Every job and service receives a PROCMAN_OUTPUT environment variable pointing to a per-process output file at logs/procman/<name>.output. Jobs (one-shot processes) write data here; downstream jobs and services reference it with @job.KEY expressions.

Output File Format

The output file supports two formats:

Simple key-value lines — one per line, first = splits key from value:

DATABASE_URL=postgres://localhost:5432/mydb
API_KEY=secret123

Heredoc blocks for multi-line values:

CERT<<EOF
-----BEGIN CERTIFICATE-----
MIIBxTCCAWugAwIBAgIJALP...
-----END CERTIFICATE-----
EOF

The heredoc delimiter is arbitrary — KEY<<DELIM starts a block and a line containing only DELIM ends it.

Referencing Output

Reference another job’s output with @job.KEY in env bindings. Values flow into shell via environment variables — procman never interpolates inside shell strings.

job migrate {
  run """
    ./run-migrations
    echo "DATABASE_URL=postgres://localhost:5432/mydb" > $PROCMAN_OUTPUT
  """
}

service api {
  env DB_URL = @migrate.DATABASE_URL

  wait {
    after @migrate
  }

  run "api-server --db $DB_URL"
}

The sequence:

  1. migrate starts and runs migrations.
  2. migrate writes DATABASE_URL=postgres://... to its $PROCMAN_OUTPUT file.
  3. migrate exits with code 0 — procman marks it as complete.
  4. api’s after @migrate condition is satisfied.
  5. Procman resolves @migrate.DATABASE_URL by reading migrate’s output file.
  6. api starts with DB_URL set in its environment.

Resolution

Output resolution happens at spawn time, after all wait conditions for the job are satisfied. The resolver:

  1. Reads the referenced job’s output file (logs/procman/<job>.output).
  2. Parses it into a key-value map.
  3. Substitutes each @job.KEY reference with the corresponding value.

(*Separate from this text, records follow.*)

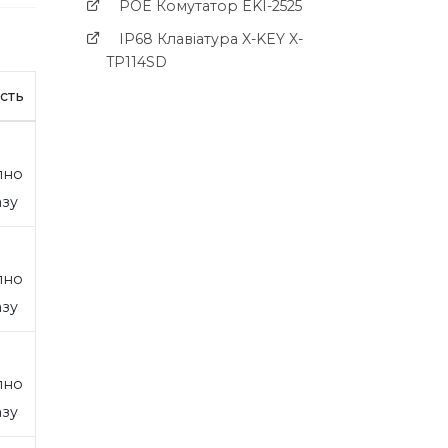
POE Комутатор EKI-2525
IP68 Клавіатура X-KEY X-
TP114SD
сть
пно
азу
пно
азу
пно
азу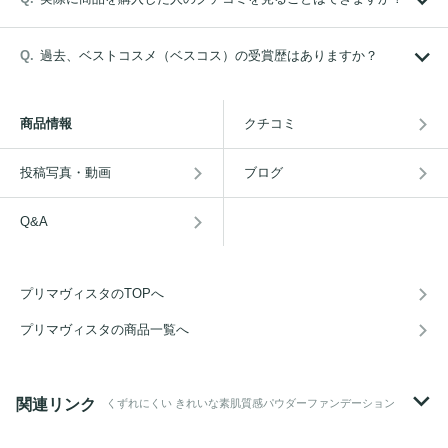
過去、ベストコスメ（ベスコス）の受賞歴はありますか？
商品情報
クチコミ
投稿写真・動画
ブログ
Q&A
プリマヴィスタのTOPへ
プリマヴィスタの商品一覧へ
関連リンク
くずれにくい きれいな素肌質感パウダーファンデーション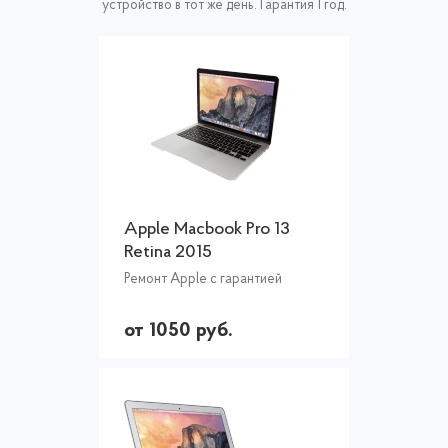
устройство в тот же день. Гарантия 1 год.
Apple Macbook Pro 13
Retina 2015
Ремонт Apple с гарантией
от 1050 руб.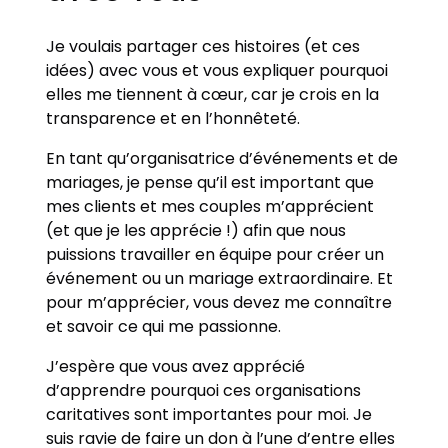
Je voulais partager ces histoires (et ces
idées) avec vous et vous expliquer pourquoi
elles me tiennent à cœur, car je crois en la
transparence et en l’honnêteté.
En tant qu’organisatrice d’événements et de
mariages, je pense qu’il est important que
mes clients et mes couples m’apprécient
(et que je les apprécie !) afin que nous
puissions travailler en équipe pour créer un
événement ou un mariage extraordinaire. Et
pour m’apprécier, vous devez me connaître
et savoir ce qui me passionne.
J’espère que vous avez apprécié
d’apprendre pourquoi ces organisations
caritatives sont importantes pour moi. Je
suis ravie de faire un don à l’une d’entre elles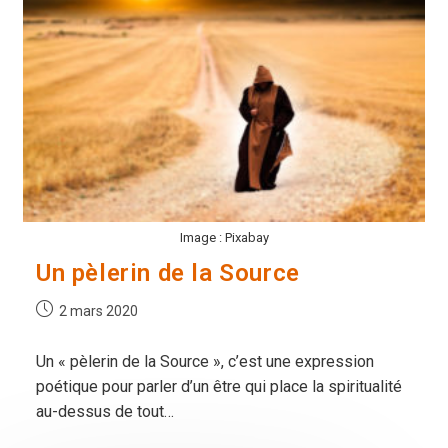
Image : Pixabay
Un pèlerin de la Source
Publication
2 mars 2020
publiée :
Un « pèlerin de la Source », c’est une expression
poétique pour parler d’un être qui place la spiritualité
au-dessus de tout…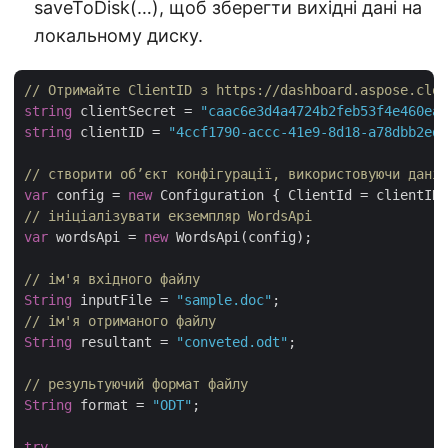
saveToDisk(…), щоб зберегти вихідні дані на
локальному диску.
// Отримайте ClientID з https://dashboard.aspose.clou
string
 clientSecret = 
"caac6e3d4a4724b2feb53f4e460ead
string
 clientID = 
"4ccf1790-accc-41e9-8d18-a78dbb2ed1
// створити об’єкт конфігурації, використовуючи дані 
var
 config = 
new
// ініціалізувати екземпляр WordsApi
var
 wordsApi = 
new
 WordsApi(config);

// ім'я вхідного файлу
String
 inputFile = 
"sample.doc"
// ім'я отриманого файлу
String
 resultant = 
"conveted.odt"
;

// результуючий формат файлу
String
 format = 
"ODT"
;

try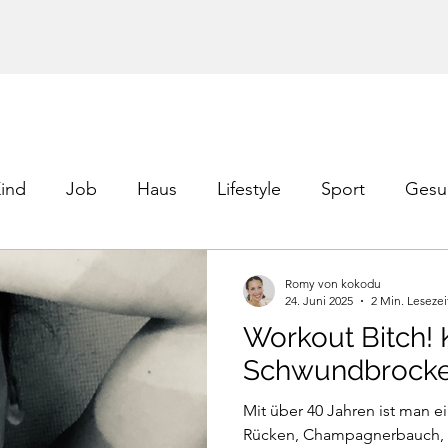
ind
Job
Haus
Lifestyle
Sport
Gesu
Romy von kokodu
24. Juni 2025
2 Min. Lesezei
Workout Bitch!
Schwundbrock
Mit über 40 Jahren ist man 
Rücken, Champagnerbauch, ge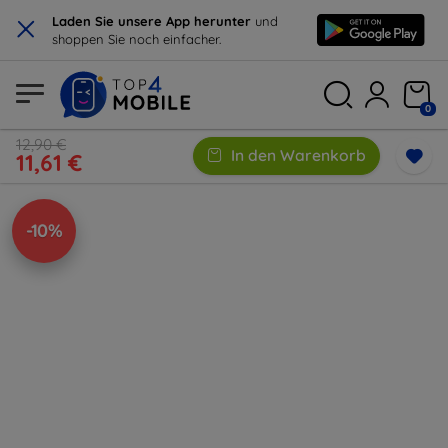
×
Laden Sie unsere App herunter
und
shoppen Sie noch einfacher.
0
12,90 €
In den Warenkorb
11,61 €
-10%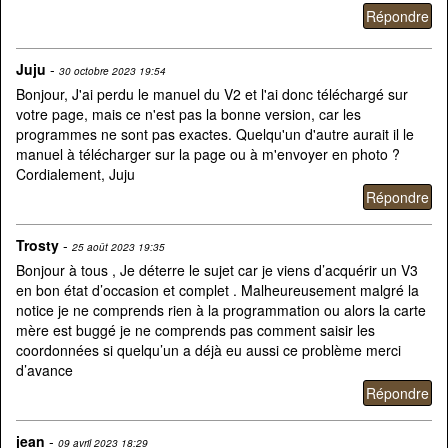
Juju
-
30 octobre 2023 19:54
Bonjour, J'ai perdu le manuel du V2 et l'ai donc téléchargé sur
votre page, mais ce n'est pas la bonne version, car les
programmes ne sont pas exactes. Quelqu'un d'autre aurait il le
manuel à télécharger sur la page ou à m'envoyer en photo ?
Cordialement, Juju
Trosty
-
25 août 2023 19:35
Bonjour à tous , Je déterre le sujet car je viens d’acquérir un V3
en bon état d’occasion et complet . Malheureusement malgré la
notice je ne comprends rien à la programmation ou alors la carte
mère est buggé je ne comprends pas comment saisir les
coordonnées si quelqu’un a déjà eu aussi ce problème merci
d’avance
jean
-
09 avril 2023 18:29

If a referenced key is not found in the output file, resolution fails and the job is not started.

Validation Rules

Procman enforces three rules at parse time to catch output reference errors before any job starts:

Rule 1: Referenced process must exist

job app {
  env KEY = @nonexistent.KEY  # Error: process 'nonexistent' does not exist
  run "echo $KEY"
}

Rule 2: Referenced process must be a job

Only jobs (one-shot processes) produce output that is guaranteed to be available. Referencing a service is rejected:

service server {
  run "start-server"
}

job app {
  env PORT = @server.PORT  # Error: 'server' is not a job
  run "echo $PORT"
}

Rule 3: Referencing process must have after @job in its wait block

The referencing job or service must have an after condition (direct or transitive) on the referenced job. This guarantees the output file exists when references are resolved:

job setup {
  run "echo KEY=value > $PROCMAN_OUTPUT"
}

service app {
  env KEY = @setup.KEY  # Error: no 'after @setup' in wait block
  run "echo $KEY"
}

Transitive dependencies are followed — if app waits on middle and middle waits on setup, then app can reference setup’s output.